Present each line of the entries below that holds the word "دندانپزشک".

> [Data in this exercise]
##########
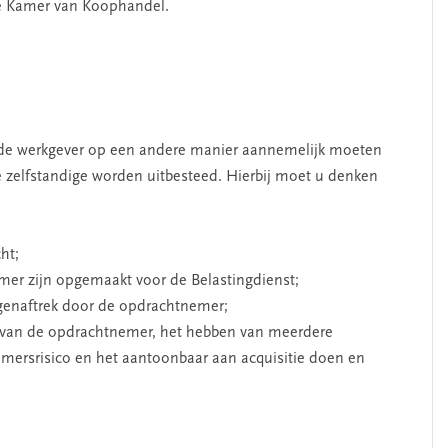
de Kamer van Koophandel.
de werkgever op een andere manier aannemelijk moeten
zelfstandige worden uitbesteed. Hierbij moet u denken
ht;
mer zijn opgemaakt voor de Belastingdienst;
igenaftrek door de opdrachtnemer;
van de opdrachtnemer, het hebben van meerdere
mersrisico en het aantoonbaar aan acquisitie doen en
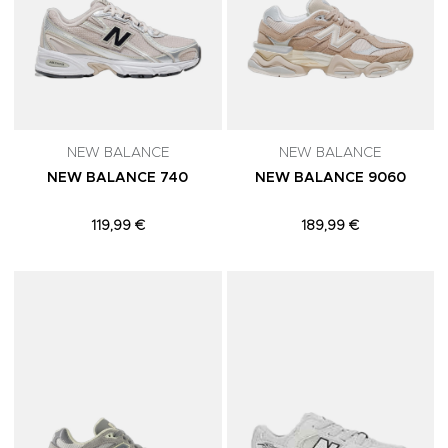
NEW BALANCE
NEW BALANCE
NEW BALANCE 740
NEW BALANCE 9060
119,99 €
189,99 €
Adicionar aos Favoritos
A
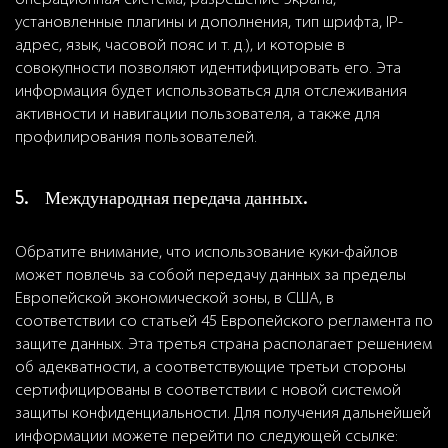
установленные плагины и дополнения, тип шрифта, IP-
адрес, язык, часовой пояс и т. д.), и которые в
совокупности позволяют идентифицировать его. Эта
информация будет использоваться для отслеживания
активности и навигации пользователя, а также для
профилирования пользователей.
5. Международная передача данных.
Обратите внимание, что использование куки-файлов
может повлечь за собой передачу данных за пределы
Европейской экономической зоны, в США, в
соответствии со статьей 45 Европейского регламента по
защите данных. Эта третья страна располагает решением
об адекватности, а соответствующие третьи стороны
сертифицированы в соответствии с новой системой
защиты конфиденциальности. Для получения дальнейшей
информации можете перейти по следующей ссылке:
##########
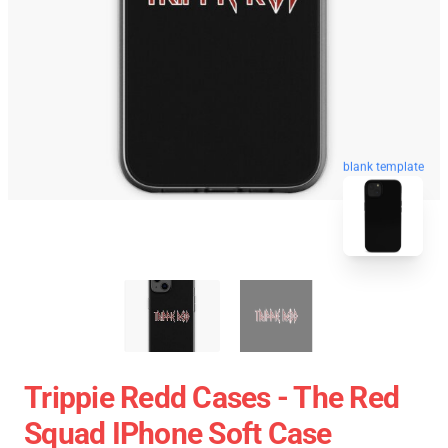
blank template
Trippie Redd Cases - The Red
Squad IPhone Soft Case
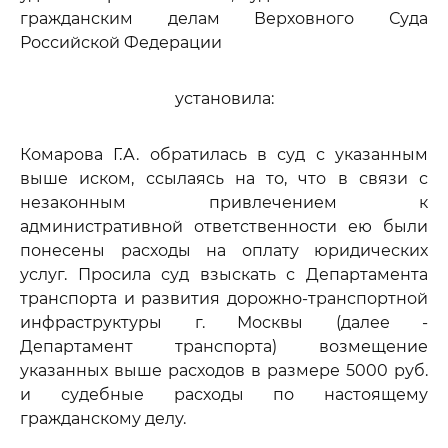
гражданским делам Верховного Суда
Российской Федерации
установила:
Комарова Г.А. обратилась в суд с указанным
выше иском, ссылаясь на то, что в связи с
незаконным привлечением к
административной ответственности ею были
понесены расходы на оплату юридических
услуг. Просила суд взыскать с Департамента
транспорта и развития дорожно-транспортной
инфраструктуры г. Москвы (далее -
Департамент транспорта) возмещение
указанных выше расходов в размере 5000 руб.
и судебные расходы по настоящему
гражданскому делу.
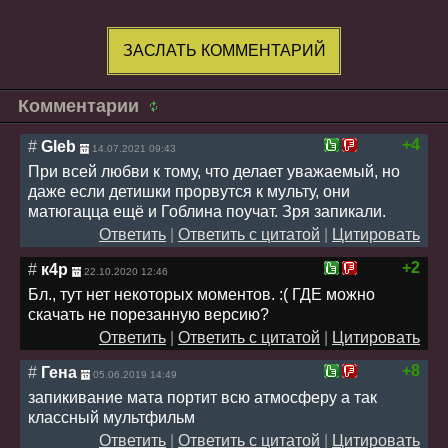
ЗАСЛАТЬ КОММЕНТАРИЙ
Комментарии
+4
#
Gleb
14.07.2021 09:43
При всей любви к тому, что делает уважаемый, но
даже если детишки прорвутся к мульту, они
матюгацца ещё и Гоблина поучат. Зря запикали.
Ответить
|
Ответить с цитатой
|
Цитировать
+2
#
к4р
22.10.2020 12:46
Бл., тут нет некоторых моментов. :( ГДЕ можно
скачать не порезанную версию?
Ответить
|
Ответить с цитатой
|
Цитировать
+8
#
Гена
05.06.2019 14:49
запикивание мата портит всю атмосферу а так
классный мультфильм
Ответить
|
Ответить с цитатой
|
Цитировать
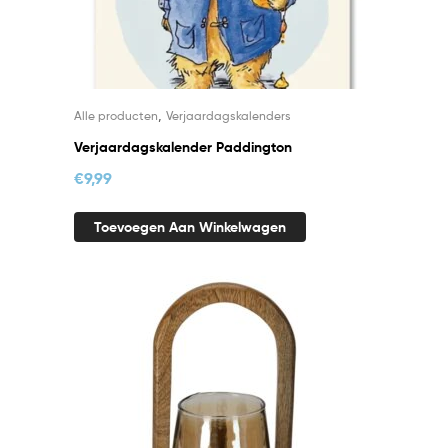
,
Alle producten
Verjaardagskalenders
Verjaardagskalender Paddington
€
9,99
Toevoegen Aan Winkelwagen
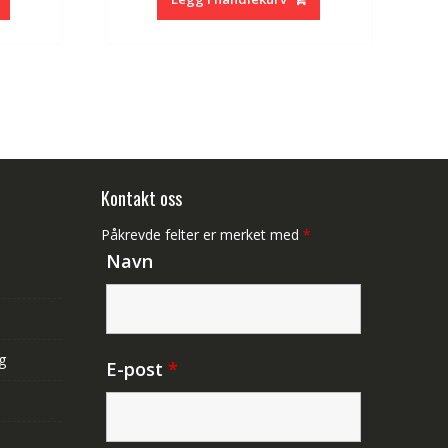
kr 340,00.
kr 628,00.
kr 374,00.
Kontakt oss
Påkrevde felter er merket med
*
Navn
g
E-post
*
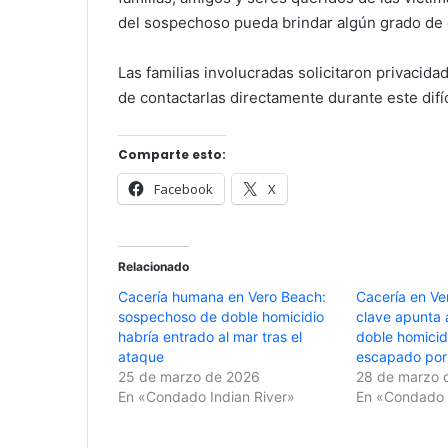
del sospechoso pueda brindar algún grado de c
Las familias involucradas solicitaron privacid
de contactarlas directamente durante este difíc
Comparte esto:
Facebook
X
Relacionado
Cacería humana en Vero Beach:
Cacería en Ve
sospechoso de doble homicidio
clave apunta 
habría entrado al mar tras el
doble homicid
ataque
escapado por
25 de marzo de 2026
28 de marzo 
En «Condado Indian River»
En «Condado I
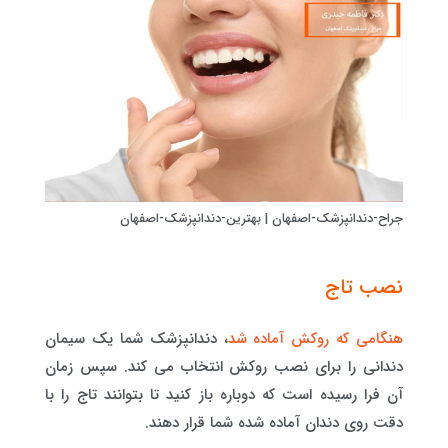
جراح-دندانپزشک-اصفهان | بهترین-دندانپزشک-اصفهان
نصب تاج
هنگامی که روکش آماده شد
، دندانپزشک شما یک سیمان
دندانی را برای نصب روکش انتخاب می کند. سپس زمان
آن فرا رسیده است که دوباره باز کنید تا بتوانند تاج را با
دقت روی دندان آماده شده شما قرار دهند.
##########
> [Exercise response]
جراح-دندانپزشک-اصفهان | بهترین-دندانپزشک-اصفهان
، دندانپزشک شما یک سیمان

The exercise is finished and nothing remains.